2.2.3. Membership Degree Functions

Determining the membership degree of indicators to different evaluation levels is a key aspect in fuzzy comprehensive evaluation. The membership degree functions of indicators to different evaluation levels are shown in Equations (1)–(3) [12,13,14]. A fuzzy relationship matrix of the carrying capacity of groundwater resources in mining areas from 2011 to 2020 was established based on the calculation results of the membership degree functions.

$$\text{Positive indicator}\text{Negative indicator}$$

$$UV1\left(ui\right)=\left\{\begin{array}{ccc}0.5\left(1+\frac{ui-k1}{ui-k2}\right)& ui\ge k1& \hfill ui<k1\\ 0.5\left(1-\frac{k1-ui}{k1-k2}\right)& k1>ui\ge k2& \hfill k2>ui\ge k1\\ 0& ui<k2& \hfill ui\ge k2\end{array}\right.$$

(1)

$$UV2\left(ui\right)=\left\{\begin{array}{ccc}0.5\left(1-\frac{ui-k1}{ui-k2}\right)\hfill & \hfill ui\ge k1& \hfill ui<k1\\ 0.5\left(1+\frac{k1-ui}{k1-k2}\right)\hfill & \hfill k1>ui\ge k2& \hfill k2>ui\ge k1\\ 0.5\left(1+\frac{ui-k3}{k2-k3}\right)\hfill & \hfill k2>ui\ge k3& \hfill k3>ui\ge k2\\ 0.5\left(1-\frac{ui-k3}{ui-k2}\right)\hfill & \hfill ui<k3& \hfill ui\ge k3\end{array}\right.$$

(2)

$$UV3\left(ui\right)=\left\{\begin{array}{ccc}0.5\left(1-\frac{ui-k3}{k2-k3}\right)& k2>ui\ge k3& \hfill k3>ui\ge k2\\ 0.5\left(1+\frac{k3-ui}{k2-ui}\right)& ui<k3& \hfill ui\ge k3\\ 0& ui\ge k2& \hfill ui<k2\end{array}\right.$$

(3)

In the equation, k1 represents the critical value between membership levels V1 and V2; k3 represents the critical value between membership levels V2 and V3; and k2 represents the midpoint value of membership level V2, that is, k2 = (k1 + k3)/2.

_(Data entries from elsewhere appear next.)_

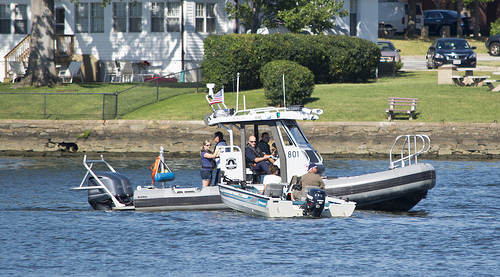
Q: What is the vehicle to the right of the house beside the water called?
A: The vehicle is a car.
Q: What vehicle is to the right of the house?
A: The vehicle is a car.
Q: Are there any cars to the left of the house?
A: No, the car is to the right of the house.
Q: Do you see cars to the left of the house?
A: No, the car is to the right of the house.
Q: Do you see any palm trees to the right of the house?
A: No, there is a car to the right of the house.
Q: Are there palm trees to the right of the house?
A: No, there is a car to the right of the house.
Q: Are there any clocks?
A: No, there are no clocks.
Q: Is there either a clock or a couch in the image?
A: No, there are no clocks or couches.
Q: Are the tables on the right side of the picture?
A: Yes, the tables are on the right of the image.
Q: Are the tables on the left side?
A: No, the tables are on the right of the image.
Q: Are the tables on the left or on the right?
A: The tables are on the right of the image.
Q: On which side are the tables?
A: The tables are on the right of the image.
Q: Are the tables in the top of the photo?
A: Yes, the tables are in the top of the image.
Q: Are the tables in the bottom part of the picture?
A: No, the tables are in the top of the image.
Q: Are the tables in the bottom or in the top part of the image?
A: The tables are in the top of the image.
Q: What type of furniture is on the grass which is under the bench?
A: The pieces of furniture are tables.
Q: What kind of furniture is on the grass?
A: The pieces of furniture are tables.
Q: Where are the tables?
A: The tables are on the grass.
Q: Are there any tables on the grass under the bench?
A: Yes, there are tables on the grass.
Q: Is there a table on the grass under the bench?
A: Yes, there are tables on the grass.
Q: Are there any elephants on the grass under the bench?
A: No, there are tables on the grass.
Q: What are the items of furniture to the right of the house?
A: The pieces of furniture are tables.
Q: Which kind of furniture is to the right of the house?
A: The pieces of furniture are tables.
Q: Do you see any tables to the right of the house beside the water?
A: Yes, there are tables to the right of the house.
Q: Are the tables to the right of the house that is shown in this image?
A: Yes, the tables are to the right of the house.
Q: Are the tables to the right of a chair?
A: No, the tables are to the right of the house.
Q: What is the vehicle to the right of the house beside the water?
A: The vehicle is a car.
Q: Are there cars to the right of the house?
A: Yes, there is a car to the right of the house.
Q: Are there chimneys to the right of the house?
A: No, there is a car to the right of the house.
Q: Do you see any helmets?
A: No, there are no helmets.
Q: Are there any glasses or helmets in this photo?
A: No, there are no helmets or glasses.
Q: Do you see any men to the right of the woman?
A: Yes, there is a man to the right of the woman.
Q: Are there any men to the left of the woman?
A: No, the man is to the right of the woman.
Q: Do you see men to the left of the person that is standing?
A: No, the man is to the right of the woman.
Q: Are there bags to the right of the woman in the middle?
A: No, there is a man to the right of the woman.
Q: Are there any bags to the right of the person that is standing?
A: No, there is a man to the right of the woman.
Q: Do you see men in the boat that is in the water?
A: Yes, there is a man in the boat.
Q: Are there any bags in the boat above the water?
A: No, there is a man in the boat.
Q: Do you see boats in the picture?
A: Yes, there is a boat.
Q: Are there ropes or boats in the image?
A: Yes, there is a boat.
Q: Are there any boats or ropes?
A: Yes, there is a boat.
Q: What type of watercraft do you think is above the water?
A: The watercraft is a boat.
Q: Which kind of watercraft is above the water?
A: The watercraft is a boat.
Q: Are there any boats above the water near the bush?
A: Yes, there is a boat above the water.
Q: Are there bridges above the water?
A: No, there is a boat above the water.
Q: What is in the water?
A: The boat is in the water.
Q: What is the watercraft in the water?
A: The watercraft is a boat.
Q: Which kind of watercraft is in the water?
A: The watercraft is a boat.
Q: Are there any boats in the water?
A: Yes, there is a boat in the water.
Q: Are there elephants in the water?
A: No, there is a boat in the water.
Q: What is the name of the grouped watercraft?
A: The watercraft is boats.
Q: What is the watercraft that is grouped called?
A: The watercraft is boats.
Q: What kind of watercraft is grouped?
A: The watercraft is boats.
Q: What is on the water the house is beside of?
A: The boats are on the water.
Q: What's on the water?
A: The boats are on the water.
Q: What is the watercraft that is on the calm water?
A: The watercraft is boats.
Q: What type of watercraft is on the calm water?
A: The watercraft is boats.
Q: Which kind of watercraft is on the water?
A: The watercraft is boats.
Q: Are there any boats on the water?
A: Yes, there are boats on the water.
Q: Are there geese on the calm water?
A: No, there are boats on the water.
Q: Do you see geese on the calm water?
A: No, there are boats on the water.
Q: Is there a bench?
A: Yes, there is a bench.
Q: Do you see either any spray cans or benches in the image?
A: Yes, there is a bench.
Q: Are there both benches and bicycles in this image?
A: No, there is a bench but no bicycles.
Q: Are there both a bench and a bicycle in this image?
A: No, there is a bench but no bicycles.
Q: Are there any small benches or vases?
A: Yes, there is a small bench.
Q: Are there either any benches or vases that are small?
A: Yes, the bench is small.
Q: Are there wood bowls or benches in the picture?
A: Yes, there is a wood bench.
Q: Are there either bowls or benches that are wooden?
A: Yes, the bench is wooden.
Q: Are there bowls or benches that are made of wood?
A: Yes, the bench is made of wood.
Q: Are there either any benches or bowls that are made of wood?
A: Yes, the bench is made of wood.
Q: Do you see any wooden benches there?
A: Yes, there is a wood bench.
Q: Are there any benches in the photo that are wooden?
A: Yes, there is a bench that is wooden.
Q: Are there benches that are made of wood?
A: Yes, there is a bench that is made of wood.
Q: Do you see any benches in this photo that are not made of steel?
A: Yes, there is a bench that is made of wood.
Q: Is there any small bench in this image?
A: Yes, there is a small bench.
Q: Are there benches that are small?
A: Yes, there is a bench that is small.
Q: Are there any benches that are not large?
A: Yes, there is a small bench.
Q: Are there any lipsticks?
A: No, there are no lipsticks.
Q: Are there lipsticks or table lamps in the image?
A: No, there are no lipsticks or table lamps.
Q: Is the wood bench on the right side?
A: Yes, the bench is on the right of the image.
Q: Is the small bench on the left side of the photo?
A: No, the bench is on the right of the image.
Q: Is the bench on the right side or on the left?
A: The bench is on the right of the image.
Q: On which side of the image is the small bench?
A: The bench is on the right of the image.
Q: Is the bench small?
A: Yes, the bench is small.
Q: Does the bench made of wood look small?
A: Yes, the bench is small.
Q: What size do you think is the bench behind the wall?
A: The bench is small.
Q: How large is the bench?
A: The bench is small.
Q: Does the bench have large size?
A: No, the bench is small.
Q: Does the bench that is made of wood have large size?
A: No, the bench is small.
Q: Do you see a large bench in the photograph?
A: No, there is a bench but it is small.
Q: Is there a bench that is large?
A: No, there is a bench but it is small.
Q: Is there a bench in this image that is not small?
A: No, there is a bench but it is small.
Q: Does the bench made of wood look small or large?
A: The bench is small.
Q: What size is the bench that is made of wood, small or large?
A: The bench is small.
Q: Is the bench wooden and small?
A: Yes, the bench is wooden and small.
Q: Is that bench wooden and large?
A: No, the bench is wooden but small.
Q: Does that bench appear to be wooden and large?
A: No, the bench is wooden but small.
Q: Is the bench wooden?
A: Yes, the bench is wooden.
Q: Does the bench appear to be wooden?
A: Yes, the bench is wooden.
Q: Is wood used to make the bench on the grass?
A: Yes, the bench is made of wood.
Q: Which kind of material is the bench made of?
A: The bench is made of wood.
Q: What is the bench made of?
A: The bench is made of wood.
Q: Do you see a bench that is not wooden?
A: No, there is a bench but it is wooden.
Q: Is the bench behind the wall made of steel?
A: No, the bench is made of wood.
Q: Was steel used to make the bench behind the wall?
A: No, the bench is made of wood.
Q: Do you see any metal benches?
A: No, there is a bench but it is made of wood.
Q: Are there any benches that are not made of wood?
A: No, there is a bench but it is made of wood.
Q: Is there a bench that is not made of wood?
A: No, there is a bench but it is made of wood.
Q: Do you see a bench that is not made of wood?
A: No, there is a bench but it is made of wood.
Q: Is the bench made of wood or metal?
A: The bench is made of wood.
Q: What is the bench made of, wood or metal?
A: The bench is made of wood.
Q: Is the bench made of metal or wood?
A: The bench is made of wood.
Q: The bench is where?
A: The bench is on the grass.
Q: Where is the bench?
A: The bench is on the grass.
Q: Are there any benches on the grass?
A: Yes, there is a bench on the grass.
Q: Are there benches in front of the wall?
A: No, the bench is behind the wall.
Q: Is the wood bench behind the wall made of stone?
A: Yes, the bench is behind the wall.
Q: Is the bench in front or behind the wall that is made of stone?
A: The bench is behind the wall.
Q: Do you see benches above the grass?
A: Yes, there is a bench above the grass.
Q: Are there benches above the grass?
A: Yes, there is a bench above the grass.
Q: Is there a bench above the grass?
A: Yes, there is a bench above the grass.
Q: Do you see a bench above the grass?
A: Yes, there is a bench above the grass.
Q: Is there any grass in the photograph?
A: Yes, there is grass.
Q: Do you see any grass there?
A: Yes, there is grass.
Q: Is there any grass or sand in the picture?
A: Yes, there is grass.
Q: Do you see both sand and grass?
A: No, there is grass but no sand.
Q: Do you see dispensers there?
A: No, there are no dispensers.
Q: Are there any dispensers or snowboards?
A: No, there are no dispensers or snowboards.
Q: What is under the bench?
A: The grass is under the bench.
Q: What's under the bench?
A: The grass is under the bench.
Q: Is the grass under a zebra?
A: No, the grass is under the bench.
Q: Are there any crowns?
A: No, there are no crowns.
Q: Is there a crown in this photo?
A: No, there are no crowns.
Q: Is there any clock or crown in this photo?
A: No, there are no crowns or clocks.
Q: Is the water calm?
A: Yes, the water is calm.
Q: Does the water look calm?
A: Yes, the water is calm.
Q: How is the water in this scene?
A: The water is calm.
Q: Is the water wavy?
A: No, the water is calm.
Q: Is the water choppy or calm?
A: The water is calm.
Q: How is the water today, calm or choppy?
A: The water is calm.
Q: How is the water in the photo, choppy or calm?
A: The water is calm.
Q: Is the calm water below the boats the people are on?
A: Yes, the water is below the boats.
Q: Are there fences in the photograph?
A: Yes, there is a fence.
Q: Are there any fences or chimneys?
A: Yes, there is a fence.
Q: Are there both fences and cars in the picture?
A: Yes, there are both a fence and a car.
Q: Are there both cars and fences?
A: Yes, there are both a fence and a car.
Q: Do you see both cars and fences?
A: Yes, there are both a fence and a car.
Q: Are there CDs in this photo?
A: No, there are no cds.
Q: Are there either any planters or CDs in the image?
A: No, there are no CDs or planters.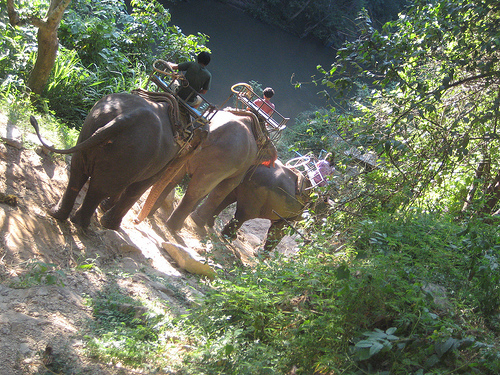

2.2.4. Carrying Capacity Calculation

The comprehensive evaluation matrix is obtained by multiplying the evaluation index comprehensive weight matrix A and the fuzzy relationship matrix R, as shown in the following equation [13]:

$$B=A·R$$

(4)

In the equation, $A=\left(p_1,p_2,p_3,\cdots ,p_{12}\right)$, $p_1,p_2,p_3,\cdots ,p_{12}$: Weight values of indicators P1–P12; B: Comprehensive evaluation matrix

The equation for calculating the comprehensive value of the carrying capacity of groundwater resources in the coal mine from 2011 to 2020 is shown as follows [15]:

$$a=\frac{{{\displaystyle \sum }}_{j=1}^3{b}_j^P·{\alpha }_j}{{{\displaystyle \sum }}_{j=1}^3{b}_j^P}$$

(5)

In the equation, $j=1,2,3$: evaluation level V1, V2, V3; ${\alpha }_j$: evaluation value of evaluation level; $b_j^P$: the membership degree of indicators P in the comprehensive evaluation matrix B corresponding to the evaluation level $j$. $P=1,2,3\cdots ,12$.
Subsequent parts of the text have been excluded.